Bipedal locomotion can be divided into primitive tasks, namely repulsive leg behavior (bouncing against gravity), leg swing (protraction and retraction) and body alignment (balancing against gravity). In the bipedal spring-mass model for walking and running, the repulsive leg function is described by a linear prismatic spring. This paper adopts two strategies for swinging and bouncing control from conceptual models for the human-inspired musculoskeletal BioBiped robot. The control approach consists of two layers, velocity based leg adjustment (VBLA) and virtual model control to represent a virtual springy leg between toe and hip. Additionally, the rest length and stiffness of the virtual springy leg are tuned based on events to compensate energy losses due to damping. In order to mimic human locomotion, the trunk is held upright by physical constraints. The controller is implemented on the validated detailed simulation model of BioBiped. In-place as well as forward hopping and switching between these two gaits are easily achieved by tuning the parameters for the leg adjustment, virtual leg stiffness and injected energy. Furthermore, it is shown that the achieved motion performance of in-place hopping agrees well with that of human subjects.
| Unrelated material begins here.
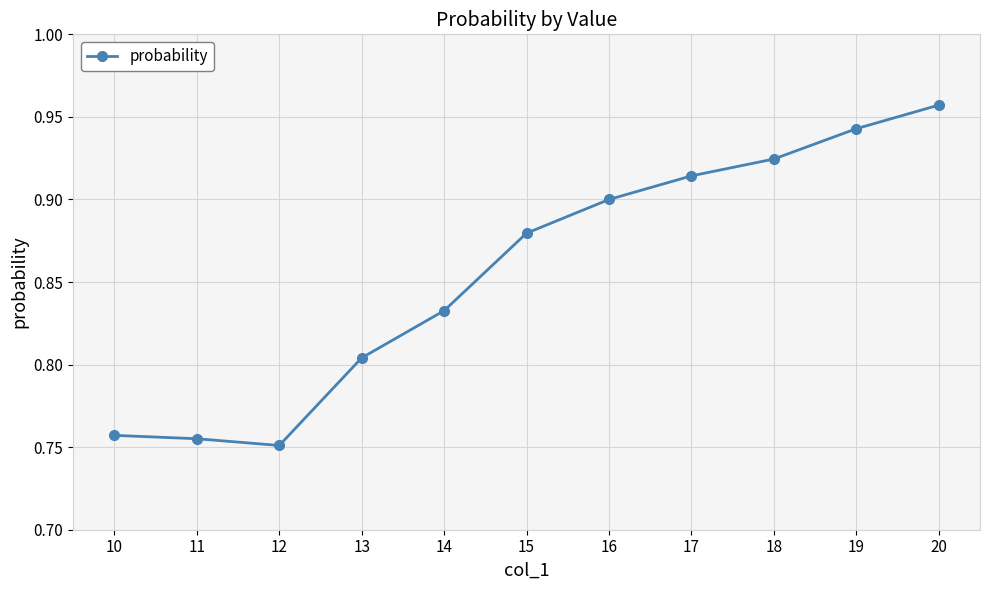

What is the change in value from 11 to 15?

+0.1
Stable running by leg force-modulated hip stiffness

Balancing the upper body as one of the main features in human locomotion is achieved by actuation of the compliant hip joints. Using leg force feedback to adjust the hip spring is presented as a new postural control technique. This method results in stable and robust running with the conceptual SLIP model which is extended by addition of a rigid trunk for upper body. Besides providing stability, this approach can represent the virtual pendulum (VP) concept which was observed in human/animal locomotion. Even more, the duality of this controller with virtual pendulum posture controller (VPPC) was mathematically shown. Such a mechanism could be also interpreted as a template for neuromuscular model.

Compliant hip function simplifies control for hopping and running

Bouncing, balancing and swinging the leg forward can be considered as three basic control tasks for bipedal locomotion. Defining the trunk by an unstable inverted pendulum, balancing as being translated to trunk stabilization is the main focus of this paper. The control strategy is to generate a hip torque to have upright trunk to achieve robust hopping and running. It relies on the Virtual Pendulum (VP) concept which is recently proposed for trunk stabilization, based on human/animal locomotion analysis. Based on this concept, a control approach, named Virtual Pendulum Posture control (VPPC) is presented, in which the trunk is stabilized by redirecting the ground reaction force to a virtual support point. The required torques patterns generated by the controller, could partially be exerted by elastic structures like hip springs. Hybrid Zero Dynamics (HZD) control approach is also applied as an exact method of keeping the trunk upright. Stability of the motion which is investigated by Poincaré map analysis could be achieved by hip springs, VPPC and HZD. The results show that hip springs, revealing muscle properties, could facilitate trunk stabilization. Compliance in hip produces acceptable performance and robustness compared with VPPC and HZD, while it is a passive structure.